Reproduce everything from "Pingqiang Zhou, Dong" down to "multi-domain power supply." in the paper on switched-capacitor converters, swapping "lumped" out for "centralized".
***** SELECTED TEXT *****
# Exploration of On-Chip Switched-Capacitor DC-DC Converter for Multicore Processors Using a Distributed Power Delivery Network

Pingqiang Zhou, Dong Jiao, Chris H. Kim and Sachin S. Sapatnekar Department of Electrical and Computer Engineering University of Minnesota, Minneapolis, MN 55455, USA

Abstract—In this paper, we explore the design of on-chip switchedcapacitor (SC) DC-DC converters in the context of multicore processors, using an accurate power grid simulator. Results show that distributed design of SC converters can reduce the IR drop by up to 74% compared to the lumped design, with improved supply voltage. We also demonstrate the usage of SC converters for multi-domain power supply.

# I. INTRODUCTION

The roadmap for future multicore-based computing shows more and more processor cores placed on the same die to build chip multiprocessors (CMPs). CMPs provide the ability to perform multiple tasks in parallel. However, the power demands of various cores on the same die can be different, and can change with time, depending on the applications that they may run. Dynamic voltage scaling (DVS) is one of the most effective means to achieve energy-efficient design in CMPs. The varying power demands of all cores can be best met if DVS is supported by providing multiple independent on-chip power supplies: this can support per-core or per-cluster (where multiple cores are driven by the same supply) power management in CMPs.
***** DATA FOR ANALYSIS *****
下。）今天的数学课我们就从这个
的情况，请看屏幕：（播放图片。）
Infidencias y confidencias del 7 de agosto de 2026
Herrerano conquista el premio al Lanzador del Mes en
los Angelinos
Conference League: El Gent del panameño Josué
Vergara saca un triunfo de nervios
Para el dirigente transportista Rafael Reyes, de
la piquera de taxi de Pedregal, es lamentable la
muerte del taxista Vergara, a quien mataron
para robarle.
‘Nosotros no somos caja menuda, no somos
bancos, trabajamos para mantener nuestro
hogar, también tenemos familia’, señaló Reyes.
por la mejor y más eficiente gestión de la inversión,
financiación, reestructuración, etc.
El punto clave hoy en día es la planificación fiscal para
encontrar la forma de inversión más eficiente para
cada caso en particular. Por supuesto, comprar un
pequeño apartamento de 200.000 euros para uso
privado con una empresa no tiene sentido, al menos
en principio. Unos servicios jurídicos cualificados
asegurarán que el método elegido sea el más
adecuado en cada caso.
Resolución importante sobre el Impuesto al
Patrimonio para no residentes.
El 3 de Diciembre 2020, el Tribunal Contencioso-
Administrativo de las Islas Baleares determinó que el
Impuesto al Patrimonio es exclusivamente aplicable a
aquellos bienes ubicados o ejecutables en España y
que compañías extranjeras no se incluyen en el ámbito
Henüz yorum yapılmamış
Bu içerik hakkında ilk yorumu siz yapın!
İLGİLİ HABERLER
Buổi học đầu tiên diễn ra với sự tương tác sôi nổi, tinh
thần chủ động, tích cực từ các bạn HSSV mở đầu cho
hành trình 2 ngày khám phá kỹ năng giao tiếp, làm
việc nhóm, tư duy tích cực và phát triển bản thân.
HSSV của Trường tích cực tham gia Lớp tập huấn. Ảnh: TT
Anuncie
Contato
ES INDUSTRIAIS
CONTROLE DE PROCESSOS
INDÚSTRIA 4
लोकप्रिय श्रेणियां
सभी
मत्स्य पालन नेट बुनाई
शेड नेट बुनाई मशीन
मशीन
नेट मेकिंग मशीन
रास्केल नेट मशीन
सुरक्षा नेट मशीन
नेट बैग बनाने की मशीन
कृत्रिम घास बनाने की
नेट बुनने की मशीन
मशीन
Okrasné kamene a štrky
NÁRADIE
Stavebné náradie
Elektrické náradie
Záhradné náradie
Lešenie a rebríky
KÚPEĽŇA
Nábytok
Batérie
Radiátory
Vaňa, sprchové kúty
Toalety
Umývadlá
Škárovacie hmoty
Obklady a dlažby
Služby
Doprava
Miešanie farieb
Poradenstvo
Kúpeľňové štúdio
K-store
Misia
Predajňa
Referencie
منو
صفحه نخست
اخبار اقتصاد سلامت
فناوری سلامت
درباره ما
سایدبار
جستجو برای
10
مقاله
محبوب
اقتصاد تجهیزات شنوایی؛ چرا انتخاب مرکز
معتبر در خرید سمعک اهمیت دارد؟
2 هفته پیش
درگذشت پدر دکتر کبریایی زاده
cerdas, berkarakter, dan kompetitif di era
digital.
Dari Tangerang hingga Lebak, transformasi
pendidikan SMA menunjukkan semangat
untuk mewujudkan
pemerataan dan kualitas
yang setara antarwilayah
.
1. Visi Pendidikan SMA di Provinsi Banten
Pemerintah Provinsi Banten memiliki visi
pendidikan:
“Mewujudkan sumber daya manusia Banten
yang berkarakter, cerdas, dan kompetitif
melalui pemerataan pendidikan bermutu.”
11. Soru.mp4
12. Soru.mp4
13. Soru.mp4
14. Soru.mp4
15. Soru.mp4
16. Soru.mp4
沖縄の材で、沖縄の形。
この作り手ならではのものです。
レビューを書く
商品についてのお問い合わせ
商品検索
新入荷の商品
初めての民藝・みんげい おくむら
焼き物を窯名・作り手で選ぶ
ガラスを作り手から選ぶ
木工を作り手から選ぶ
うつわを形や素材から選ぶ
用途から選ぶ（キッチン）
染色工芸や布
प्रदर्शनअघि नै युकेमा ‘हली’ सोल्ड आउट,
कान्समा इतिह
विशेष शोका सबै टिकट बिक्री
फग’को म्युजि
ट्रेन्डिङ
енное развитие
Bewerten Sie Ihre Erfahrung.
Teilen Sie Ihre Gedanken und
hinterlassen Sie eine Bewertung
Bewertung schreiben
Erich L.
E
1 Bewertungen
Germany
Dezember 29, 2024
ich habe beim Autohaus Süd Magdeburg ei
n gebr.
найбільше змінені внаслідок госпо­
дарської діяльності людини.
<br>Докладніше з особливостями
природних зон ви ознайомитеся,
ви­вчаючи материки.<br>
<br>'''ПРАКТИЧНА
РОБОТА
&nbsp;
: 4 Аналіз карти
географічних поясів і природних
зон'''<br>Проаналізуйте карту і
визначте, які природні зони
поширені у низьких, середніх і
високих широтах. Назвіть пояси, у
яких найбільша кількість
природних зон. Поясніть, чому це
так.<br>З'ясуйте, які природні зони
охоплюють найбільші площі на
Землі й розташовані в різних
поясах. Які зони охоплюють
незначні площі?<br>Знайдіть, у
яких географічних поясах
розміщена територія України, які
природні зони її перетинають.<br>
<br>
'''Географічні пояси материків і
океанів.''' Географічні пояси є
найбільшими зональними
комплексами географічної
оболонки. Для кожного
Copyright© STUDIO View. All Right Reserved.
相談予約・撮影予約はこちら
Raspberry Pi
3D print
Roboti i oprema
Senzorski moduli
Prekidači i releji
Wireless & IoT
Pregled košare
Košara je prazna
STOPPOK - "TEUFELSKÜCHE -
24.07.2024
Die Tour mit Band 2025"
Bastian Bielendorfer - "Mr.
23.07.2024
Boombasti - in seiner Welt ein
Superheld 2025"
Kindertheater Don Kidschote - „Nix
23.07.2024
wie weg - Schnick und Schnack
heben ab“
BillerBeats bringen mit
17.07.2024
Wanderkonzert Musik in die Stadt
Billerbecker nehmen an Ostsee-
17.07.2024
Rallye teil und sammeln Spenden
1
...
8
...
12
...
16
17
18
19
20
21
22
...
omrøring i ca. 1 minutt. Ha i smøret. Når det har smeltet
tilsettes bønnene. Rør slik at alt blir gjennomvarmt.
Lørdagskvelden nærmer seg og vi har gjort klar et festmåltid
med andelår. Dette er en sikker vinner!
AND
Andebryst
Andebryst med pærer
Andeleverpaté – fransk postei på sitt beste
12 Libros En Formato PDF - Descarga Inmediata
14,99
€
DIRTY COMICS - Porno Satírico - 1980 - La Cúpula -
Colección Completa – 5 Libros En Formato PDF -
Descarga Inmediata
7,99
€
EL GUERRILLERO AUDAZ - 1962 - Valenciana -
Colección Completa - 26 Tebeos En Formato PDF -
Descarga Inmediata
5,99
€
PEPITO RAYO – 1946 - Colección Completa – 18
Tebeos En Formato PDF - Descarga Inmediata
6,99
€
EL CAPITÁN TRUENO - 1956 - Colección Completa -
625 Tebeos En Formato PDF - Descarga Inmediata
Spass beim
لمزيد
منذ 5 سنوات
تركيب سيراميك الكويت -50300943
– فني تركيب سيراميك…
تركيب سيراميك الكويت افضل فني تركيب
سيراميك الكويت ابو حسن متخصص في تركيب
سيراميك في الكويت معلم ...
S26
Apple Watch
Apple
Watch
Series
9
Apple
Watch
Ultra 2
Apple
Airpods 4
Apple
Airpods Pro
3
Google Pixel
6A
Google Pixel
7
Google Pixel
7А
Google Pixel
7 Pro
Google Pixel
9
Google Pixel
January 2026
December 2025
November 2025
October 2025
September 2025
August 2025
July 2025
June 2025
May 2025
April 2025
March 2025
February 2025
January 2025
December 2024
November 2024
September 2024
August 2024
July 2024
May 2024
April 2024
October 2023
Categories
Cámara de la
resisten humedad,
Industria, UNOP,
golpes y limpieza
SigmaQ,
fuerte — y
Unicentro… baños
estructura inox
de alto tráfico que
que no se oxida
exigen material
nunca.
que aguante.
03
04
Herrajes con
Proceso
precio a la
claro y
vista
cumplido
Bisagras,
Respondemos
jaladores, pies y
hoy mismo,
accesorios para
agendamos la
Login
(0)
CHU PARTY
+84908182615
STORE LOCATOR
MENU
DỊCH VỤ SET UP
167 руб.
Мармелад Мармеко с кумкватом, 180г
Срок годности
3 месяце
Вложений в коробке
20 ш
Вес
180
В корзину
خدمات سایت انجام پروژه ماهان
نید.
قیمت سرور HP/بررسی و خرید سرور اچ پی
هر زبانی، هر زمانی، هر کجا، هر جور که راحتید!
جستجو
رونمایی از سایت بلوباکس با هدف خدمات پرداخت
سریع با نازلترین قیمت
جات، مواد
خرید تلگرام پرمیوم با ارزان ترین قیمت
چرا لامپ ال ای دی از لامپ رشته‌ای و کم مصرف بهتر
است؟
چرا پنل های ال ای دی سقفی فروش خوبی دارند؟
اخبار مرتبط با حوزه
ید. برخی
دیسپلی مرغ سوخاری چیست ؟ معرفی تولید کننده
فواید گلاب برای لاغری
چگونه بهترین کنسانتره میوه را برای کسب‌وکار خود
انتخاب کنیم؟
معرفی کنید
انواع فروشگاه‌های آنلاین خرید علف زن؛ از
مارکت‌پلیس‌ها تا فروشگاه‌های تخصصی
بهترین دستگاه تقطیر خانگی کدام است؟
*****
### WRITTEN SOLUTION
Pingqiang Zhou, Dong Jiao, Chris H. Kim and Sachin S. Sapatnekar Department of Electrical and Computer Engineering University of Minnesota, Minneapolis, MN 55455, USA

Abstract—In this paper, we explore the design of on-chip switchedcapacitor (SC) DC-DC converters in the context of multicore processors, using an accurate power grid simulator. Results show that distributed design of SC converters can reduce the IR drop by up to 74% compared to the centralized design, with improved supply voltage. We also demonstrate the usage of SC converters for multi-domain power supply.